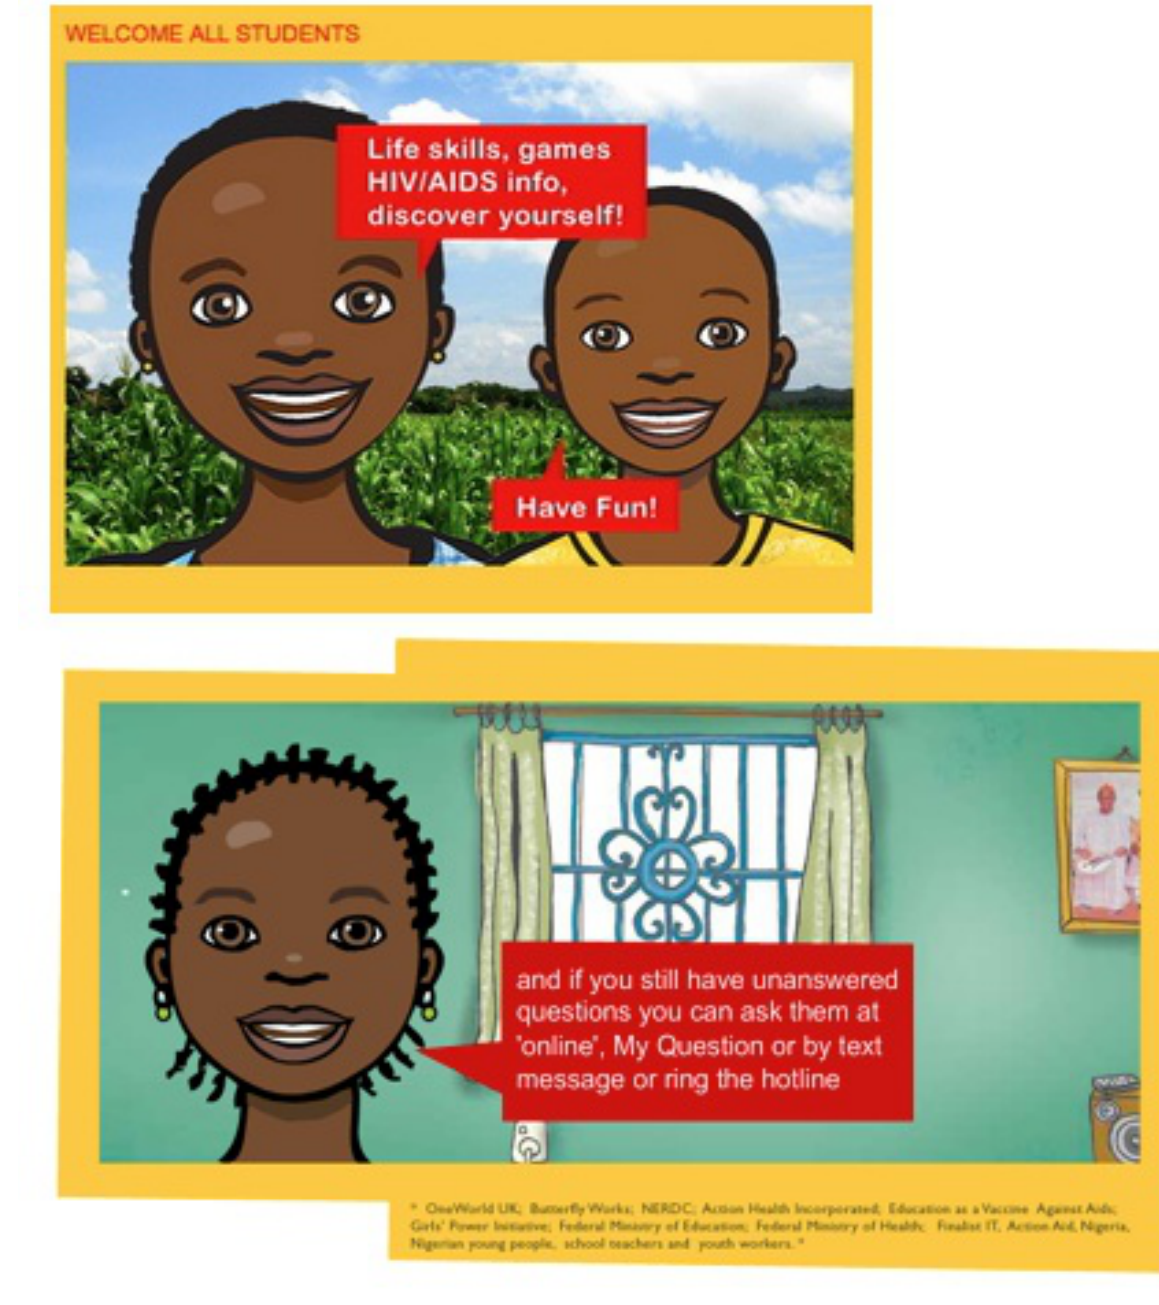
Figure 3. Learning about Living. Reproduced with permission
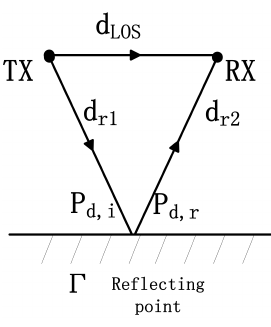
Figure 6. Illustration of the LOS (line-of-sight) path and a reflected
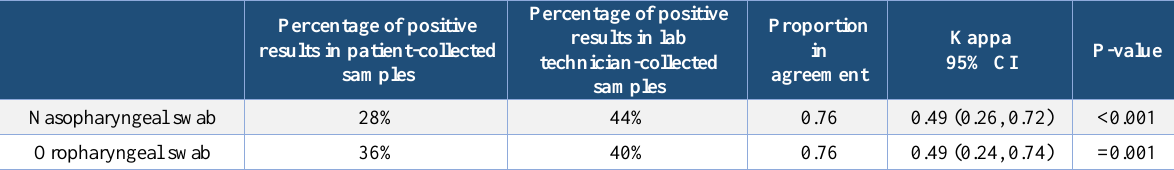
Table 3. Nasopharyngeal and oropharyngeal swabs collected for the diagnosis of COVID-19 using rRT-PCR by the lab technician and patients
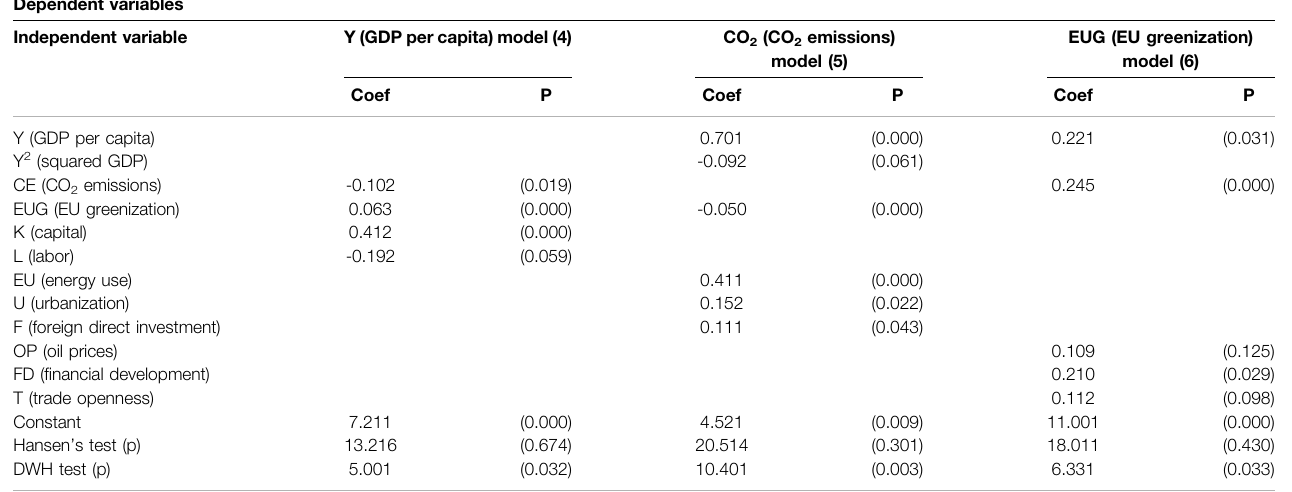
TABLE 3 | Simultaneous equation generalized method of moment estimation for the models. Dependent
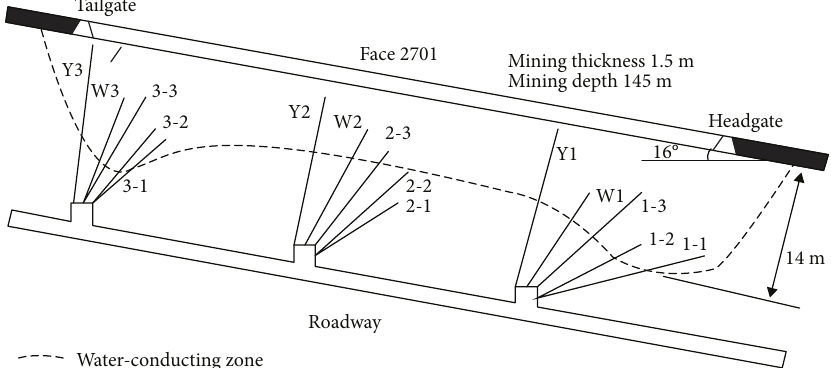
Figure 11: Observed pro fi le of the water-conducting failure zone in the fl oor for slightly inclined coal seam ( 0 ° < α < 25 ° ) in Fengfeng coal mines, Hebei Province [5].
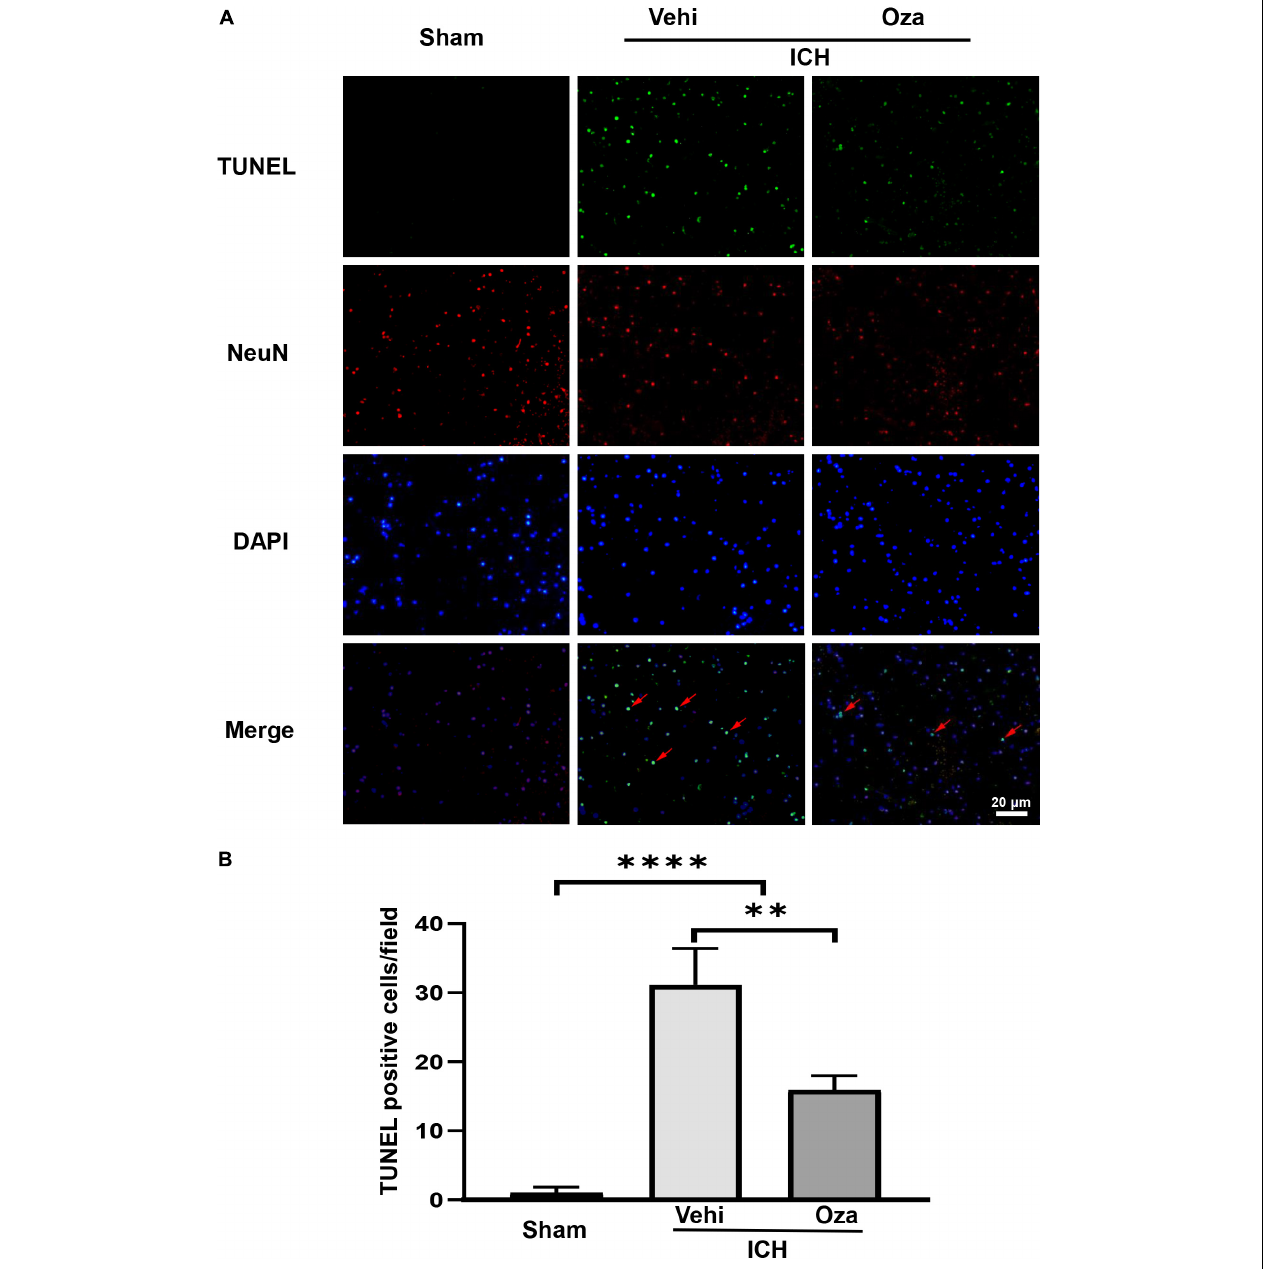
FIGURE 4 | The effects of Ozanimod on neuronal death in mice after ICH. (A) TUNEL staining was used to mark dead cells (green). Immunofluorescence staining with NeuN was used to mark neurons (red), with the red arrow demonstrating dead neuronal cells. (B) Immunofluorescent staining and statistical results of death of neurons with Ozanimod or vehicle administration in mice for 3 days after ICH. Data are presented as mean ± SD ( n = 6, Bar = 20 µ m). ∗∗ p < 0.01, ∗∗∗∗ p <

### Task goal:
An exact printout of the listing is needed, minus any pictures it contains.

### Solution:
Figure 3. Learning about Living. Reproduced with permission
Figure 6. Illustration of the LOS (line-of-sight) path and a reflected
Table 3. Nasopharyngeal and oropharyngeal swabs collected for the diagnosis of COVID-19 using rRT-PCR by the lab technician and patients
TABLE 3 | Simultaneous equation generalized method of moment estimation for the models. Dependent
Figure 11: Observed pro fi le of the water-conducting failure zone in the fl oor for slightly inclined coal seam ( 0 ° < α < 25 ° ) in Fengfeng coal mines, Hebei Province [5].
FIGURE 4 | The effects of Ozanimod on neuronal death in mice after ICH. (A) TUNEL staining was used to mark dead cells (green). Immunofluorescence staining with NeuN was used to mark neurons (red), with the red arrow demonstrating dead neuronal cells. (B) Immunofluorescent staining and statistical results of death of neurons with Ozanimod or vehicle administration in mice for 3 days after ICH. Data are presented as mean ± SD ( n = 6, Bar = 20 µ m). ∗∗ p < 0.01, ∗∗∗∗ p <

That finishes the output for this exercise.